= Beginning of Section =

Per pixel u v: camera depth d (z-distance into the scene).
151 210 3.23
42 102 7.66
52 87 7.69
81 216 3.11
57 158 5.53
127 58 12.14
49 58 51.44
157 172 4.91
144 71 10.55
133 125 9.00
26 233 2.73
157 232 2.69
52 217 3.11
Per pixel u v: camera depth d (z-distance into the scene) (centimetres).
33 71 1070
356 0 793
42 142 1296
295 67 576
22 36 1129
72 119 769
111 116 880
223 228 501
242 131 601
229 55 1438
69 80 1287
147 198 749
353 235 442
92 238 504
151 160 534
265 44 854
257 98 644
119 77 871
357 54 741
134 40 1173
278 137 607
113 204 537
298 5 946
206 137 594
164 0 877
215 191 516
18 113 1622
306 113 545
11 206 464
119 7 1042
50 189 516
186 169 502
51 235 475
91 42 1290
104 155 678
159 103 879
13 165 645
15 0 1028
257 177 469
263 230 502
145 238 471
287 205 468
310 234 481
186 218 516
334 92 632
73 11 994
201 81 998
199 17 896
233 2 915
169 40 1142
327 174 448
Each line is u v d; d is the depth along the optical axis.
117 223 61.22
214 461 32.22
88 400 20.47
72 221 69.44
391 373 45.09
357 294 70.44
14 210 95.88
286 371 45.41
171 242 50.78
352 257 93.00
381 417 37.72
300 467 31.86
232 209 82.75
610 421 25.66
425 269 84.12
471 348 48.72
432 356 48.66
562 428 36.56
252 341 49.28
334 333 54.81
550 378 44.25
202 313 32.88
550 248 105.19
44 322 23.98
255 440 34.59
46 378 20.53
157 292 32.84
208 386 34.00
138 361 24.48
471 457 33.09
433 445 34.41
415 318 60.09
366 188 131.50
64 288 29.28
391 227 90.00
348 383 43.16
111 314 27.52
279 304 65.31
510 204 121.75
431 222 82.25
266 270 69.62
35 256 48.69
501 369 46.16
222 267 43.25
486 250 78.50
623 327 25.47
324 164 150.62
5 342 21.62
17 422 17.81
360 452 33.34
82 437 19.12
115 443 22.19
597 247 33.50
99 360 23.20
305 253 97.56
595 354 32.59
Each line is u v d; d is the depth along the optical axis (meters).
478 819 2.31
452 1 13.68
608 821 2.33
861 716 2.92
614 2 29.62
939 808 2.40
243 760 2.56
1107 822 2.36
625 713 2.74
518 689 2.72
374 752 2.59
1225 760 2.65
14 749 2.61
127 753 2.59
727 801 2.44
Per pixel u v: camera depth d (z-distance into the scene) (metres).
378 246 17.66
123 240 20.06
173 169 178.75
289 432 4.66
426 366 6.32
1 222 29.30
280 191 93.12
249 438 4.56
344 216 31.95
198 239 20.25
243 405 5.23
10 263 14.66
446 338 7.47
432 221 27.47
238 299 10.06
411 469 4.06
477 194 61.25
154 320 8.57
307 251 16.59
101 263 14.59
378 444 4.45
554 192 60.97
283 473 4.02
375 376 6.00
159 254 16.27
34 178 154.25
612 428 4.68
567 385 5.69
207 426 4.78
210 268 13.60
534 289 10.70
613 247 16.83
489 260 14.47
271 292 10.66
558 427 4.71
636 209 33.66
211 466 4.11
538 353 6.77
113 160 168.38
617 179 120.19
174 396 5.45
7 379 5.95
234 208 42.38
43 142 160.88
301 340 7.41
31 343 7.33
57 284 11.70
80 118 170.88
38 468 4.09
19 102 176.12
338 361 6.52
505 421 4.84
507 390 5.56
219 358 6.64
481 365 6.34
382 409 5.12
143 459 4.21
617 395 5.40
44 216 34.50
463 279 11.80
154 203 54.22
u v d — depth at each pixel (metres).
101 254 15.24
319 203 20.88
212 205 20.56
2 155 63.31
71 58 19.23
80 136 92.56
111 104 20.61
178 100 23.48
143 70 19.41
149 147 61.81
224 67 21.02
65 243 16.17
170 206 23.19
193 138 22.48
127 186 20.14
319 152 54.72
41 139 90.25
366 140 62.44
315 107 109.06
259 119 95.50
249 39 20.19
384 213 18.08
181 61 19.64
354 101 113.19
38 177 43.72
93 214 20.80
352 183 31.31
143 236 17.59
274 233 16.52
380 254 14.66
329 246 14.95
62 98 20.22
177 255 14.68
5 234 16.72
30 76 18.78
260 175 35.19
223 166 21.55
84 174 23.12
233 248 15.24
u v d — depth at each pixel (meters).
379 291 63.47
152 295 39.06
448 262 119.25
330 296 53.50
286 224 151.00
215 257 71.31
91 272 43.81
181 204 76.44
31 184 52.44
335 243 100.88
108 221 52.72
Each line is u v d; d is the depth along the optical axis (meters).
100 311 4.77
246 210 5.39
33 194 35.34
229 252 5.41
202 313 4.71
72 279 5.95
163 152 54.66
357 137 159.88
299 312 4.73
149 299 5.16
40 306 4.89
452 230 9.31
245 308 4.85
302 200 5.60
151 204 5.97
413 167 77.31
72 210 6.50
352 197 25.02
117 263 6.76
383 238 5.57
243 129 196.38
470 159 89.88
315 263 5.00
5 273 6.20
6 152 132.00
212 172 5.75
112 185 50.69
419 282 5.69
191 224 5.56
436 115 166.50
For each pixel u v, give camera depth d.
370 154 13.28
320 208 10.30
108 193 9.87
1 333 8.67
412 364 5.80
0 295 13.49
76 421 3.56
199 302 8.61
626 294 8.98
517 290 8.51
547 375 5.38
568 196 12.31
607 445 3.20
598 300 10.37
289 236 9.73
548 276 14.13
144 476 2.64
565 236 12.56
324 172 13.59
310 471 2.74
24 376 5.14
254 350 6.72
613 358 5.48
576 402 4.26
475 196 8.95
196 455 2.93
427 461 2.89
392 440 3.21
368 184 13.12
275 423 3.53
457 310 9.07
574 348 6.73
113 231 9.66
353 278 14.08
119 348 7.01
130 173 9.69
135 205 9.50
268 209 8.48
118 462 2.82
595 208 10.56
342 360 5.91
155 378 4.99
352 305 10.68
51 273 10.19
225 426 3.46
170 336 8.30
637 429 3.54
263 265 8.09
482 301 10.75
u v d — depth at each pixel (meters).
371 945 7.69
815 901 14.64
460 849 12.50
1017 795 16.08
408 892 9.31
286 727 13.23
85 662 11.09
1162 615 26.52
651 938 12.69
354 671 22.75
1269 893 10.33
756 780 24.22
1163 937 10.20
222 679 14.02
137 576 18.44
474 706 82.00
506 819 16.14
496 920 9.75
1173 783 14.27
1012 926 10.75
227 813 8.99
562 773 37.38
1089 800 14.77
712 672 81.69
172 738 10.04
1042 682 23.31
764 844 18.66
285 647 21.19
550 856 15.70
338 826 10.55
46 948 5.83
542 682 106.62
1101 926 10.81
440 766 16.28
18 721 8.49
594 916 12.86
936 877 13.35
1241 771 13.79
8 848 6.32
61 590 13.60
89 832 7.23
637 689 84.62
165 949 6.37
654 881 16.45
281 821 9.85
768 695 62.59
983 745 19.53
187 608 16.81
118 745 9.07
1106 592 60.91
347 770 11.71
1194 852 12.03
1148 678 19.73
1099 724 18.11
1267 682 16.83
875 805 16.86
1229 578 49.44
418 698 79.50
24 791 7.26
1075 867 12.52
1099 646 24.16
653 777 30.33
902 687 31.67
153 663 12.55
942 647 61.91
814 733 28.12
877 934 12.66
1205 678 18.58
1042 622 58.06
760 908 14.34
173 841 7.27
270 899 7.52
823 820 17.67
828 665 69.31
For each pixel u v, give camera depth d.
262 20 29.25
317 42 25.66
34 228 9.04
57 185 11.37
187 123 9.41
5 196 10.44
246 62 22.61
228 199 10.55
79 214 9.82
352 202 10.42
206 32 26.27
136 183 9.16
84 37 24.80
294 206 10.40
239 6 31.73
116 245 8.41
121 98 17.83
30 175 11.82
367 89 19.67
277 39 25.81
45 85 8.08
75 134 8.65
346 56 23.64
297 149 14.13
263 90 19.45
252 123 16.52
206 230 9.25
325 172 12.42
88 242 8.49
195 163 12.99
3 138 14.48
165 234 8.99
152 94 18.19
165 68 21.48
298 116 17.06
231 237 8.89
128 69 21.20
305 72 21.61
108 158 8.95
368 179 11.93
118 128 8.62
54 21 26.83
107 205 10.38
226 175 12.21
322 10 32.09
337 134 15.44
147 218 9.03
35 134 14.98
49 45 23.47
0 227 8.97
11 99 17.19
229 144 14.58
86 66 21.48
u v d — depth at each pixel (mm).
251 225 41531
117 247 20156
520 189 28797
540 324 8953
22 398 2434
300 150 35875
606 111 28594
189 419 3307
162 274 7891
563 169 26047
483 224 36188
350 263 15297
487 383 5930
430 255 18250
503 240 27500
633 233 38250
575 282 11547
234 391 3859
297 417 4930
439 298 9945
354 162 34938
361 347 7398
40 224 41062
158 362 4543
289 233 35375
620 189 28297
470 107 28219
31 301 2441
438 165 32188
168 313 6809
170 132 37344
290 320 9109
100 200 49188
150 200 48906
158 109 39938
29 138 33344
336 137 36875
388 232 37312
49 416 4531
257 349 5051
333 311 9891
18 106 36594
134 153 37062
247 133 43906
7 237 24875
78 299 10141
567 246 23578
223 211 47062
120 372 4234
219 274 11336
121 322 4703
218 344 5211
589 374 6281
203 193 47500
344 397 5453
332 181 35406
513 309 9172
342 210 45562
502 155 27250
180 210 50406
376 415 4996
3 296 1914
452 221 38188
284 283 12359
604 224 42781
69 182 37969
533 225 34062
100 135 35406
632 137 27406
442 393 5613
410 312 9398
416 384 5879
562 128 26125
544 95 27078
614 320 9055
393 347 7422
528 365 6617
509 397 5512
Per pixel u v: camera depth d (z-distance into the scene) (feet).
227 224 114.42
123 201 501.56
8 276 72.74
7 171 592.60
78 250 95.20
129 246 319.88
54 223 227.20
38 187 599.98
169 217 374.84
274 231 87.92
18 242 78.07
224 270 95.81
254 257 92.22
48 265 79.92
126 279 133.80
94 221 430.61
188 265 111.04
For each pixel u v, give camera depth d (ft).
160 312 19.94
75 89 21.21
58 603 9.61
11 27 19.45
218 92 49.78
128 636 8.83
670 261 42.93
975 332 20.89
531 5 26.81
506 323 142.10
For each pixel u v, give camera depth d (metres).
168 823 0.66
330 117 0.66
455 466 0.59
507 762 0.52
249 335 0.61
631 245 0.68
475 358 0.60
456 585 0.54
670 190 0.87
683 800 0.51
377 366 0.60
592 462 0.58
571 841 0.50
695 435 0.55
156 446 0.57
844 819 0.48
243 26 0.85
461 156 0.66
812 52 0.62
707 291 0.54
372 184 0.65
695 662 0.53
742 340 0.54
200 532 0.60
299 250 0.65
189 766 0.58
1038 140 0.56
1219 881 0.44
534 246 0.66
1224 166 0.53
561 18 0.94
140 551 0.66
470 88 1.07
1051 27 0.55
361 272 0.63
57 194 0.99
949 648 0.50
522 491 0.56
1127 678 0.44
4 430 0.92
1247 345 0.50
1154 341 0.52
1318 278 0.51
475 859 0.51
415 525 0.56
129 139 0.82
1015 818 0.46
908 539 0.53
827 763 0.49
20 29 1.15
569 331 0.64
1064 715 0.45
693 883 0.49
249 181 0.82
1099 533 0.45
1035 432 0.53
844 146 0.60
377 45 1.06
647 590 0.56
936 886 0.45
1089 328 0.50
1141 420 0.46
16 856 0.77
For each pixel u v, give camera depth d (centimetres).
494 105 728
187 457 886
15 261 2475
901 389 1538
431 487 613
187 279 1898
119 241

= End of Section =

» TASK DETAILS:
Scan the data above and copy each line containing the word "distance".

» RESPONSE TO THIS EXERCISE:
Per pixel u v: camera depth d (z-distance into the scene).
Per pixel u v: camera depth d (z-distance into the scene) (centimetres).
Per pixel u v: camera depth d (z-distance into the scene) (metres).
Per pixel u v: camera depth d (z-distance into the scene) (feet).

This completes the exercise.